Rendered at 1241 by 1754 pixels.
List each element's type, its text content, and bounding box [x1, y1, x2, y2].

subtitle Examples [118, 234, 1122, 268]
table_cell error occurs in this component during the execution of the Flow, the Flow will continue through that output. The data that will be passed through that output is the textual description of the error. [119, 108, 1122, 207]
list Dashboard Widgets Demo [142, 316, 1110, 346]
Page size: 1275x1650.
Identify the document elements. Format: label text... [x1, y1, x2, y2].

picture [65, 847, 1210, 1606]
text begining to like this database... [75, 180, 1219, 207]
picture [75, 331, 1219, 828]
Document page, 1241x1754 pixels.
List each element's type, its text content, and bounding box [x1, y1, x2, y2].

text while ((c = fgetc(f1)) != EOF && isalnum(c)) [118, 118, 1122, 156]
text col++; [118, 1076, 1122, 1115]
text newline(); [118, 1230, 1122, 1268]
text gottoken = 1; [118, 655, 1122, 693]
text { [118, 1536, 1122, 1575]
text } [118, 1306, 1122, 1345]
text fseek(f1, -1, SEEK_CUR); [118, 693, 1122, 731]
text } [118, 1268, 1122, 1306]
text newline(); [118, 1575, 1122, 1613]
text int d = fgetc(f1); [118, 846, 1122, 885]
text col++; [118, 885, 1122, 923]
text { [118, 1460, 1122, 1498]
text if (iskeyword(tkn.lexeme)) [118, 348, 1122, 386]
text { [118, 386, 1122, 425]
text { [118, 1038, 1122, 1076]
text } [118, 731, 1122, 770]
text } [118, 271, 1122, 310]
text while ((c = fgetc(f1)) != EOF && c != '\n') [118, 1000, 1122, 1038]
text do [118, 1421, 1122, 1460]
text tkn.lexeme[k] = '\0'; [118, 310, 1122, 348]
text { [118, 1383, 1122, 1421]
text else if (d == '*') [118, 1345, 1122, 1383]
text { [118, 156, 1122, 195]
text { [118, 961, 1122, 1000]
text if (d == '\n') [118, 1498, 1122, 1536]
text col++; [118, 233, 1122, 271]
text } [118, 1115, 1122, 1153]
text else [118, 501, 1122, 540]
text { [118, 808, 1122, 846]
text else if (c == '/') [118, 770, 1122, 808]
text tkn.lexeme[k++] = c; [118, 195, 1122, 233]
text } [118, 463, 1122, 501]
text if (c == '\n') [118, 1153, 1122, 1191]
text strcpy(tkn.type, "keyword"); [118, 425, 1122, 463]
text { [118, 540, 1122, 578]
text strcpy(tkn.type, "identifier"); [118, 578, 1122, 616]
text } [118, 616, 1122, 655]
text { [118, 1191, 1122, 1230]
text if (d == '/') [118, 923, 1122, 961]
——————————
**Written problem:**
Pull out every line of text in the items above and reproduce each one without any change.

**Worked answer:**
Rendered at 1241 by 1754 pixels.
List each element's type, its text content, and bounding box [x1, y1, x2, y2].

subtitle Examples [118, 234, 1122, 268]
table_cell error occurs in this component during the execution of the Flow, the Flow will continue through that output. The data that will be passed through that output is the textual description of the error. [119, 108, 1122, 207]
list Dashboard Widgets Demo [142, 316, 1110, 346]
Page size: 1275x1650.
Identify the document elements. Format: label text... [x1, y1, x2, y2].

picture [65, 847, 1210, 1606]
text begining to like this database... [75, 180, 1219, 207]
picture [75, 331, 1219, 828]
Document page, 1241x1754 pixels.
List each element's type, its text content, and bounding box [x1, y1, x2, y2].

text while ((c = fgetc(f1)) != EOF && isalnum(c)) [118, 118, 1122, 156]
text col++; [118, 1076, 1122, 1115]
text newline(); [118, 1230, 1122, 1268]
text gottoken = 1; [118, 655, 1122, 693]
text { [118, 1536, 1122, 1575]
text } [118, 1306, 1122, 1345]
text fseek(f1, -1, SEEK_CUR); [118, 693, 1122, 731]
text } [118, 1268, 1122, 1306]
text newline(); [118, 1575, 1122, 1613]
text int d = fgetc(f1); [118, 846, 1122, 885]
text col++; [118, 885, 1122, 923]
text { [118, 1460, 1122, 1498]
text if (iskeyword(tkn.lexeme)) [118, 348, 1122, 386]
text { [118, 386, 1122, 425]
text { [118, 1038, 1122, 1076]
text } [118, 731, 1122, 770]
text } [118, 271, 1122, 310]
text while ((c = fgetc(f1)) != EOF && c != '\n') [118, 1000, 1122, 1038]
text do [118, 1421, 1122, 1460]
text tkn.lexeme[k] = '\0'; [118, 310, 1122, 348]
text { [118, 1383, 1122, 1421]
text else if (d == '*') [118, 1345, 1122, 1383]
text { [118, 156, 1122, 195]
text { [118, 961, 1122, 1000]
text if (d == '\n') [118, 1498, 1122, 1536]
text col++; [118, 233, 1122, 271]
text } [118, 1115, 1122, 1153]
text else [118, 501, 1122, 540]
text { [118, 808, 1122, 846]
text else if (c == '/') [118, 770, 1122, 808]
text tkn.lexeme[k++] = c; [118, 195, 1122, 233]
text } [118, 463, 1122, 501]
text if (c == '\n') [118, 1153, 1122, 1191]
text strcpy(tkn.type, "keyword"); [118, 425, 1122, 463]
text { [118, 540, 1122, 578]
text strcpy(tkn.type, "identifier"); [118, 578, 1122, 616]
text } [118, 616, 1122, 655]
text { [118, 1191, 1122, 1230]
text if (d == '/') [118, 923, 1122, 961]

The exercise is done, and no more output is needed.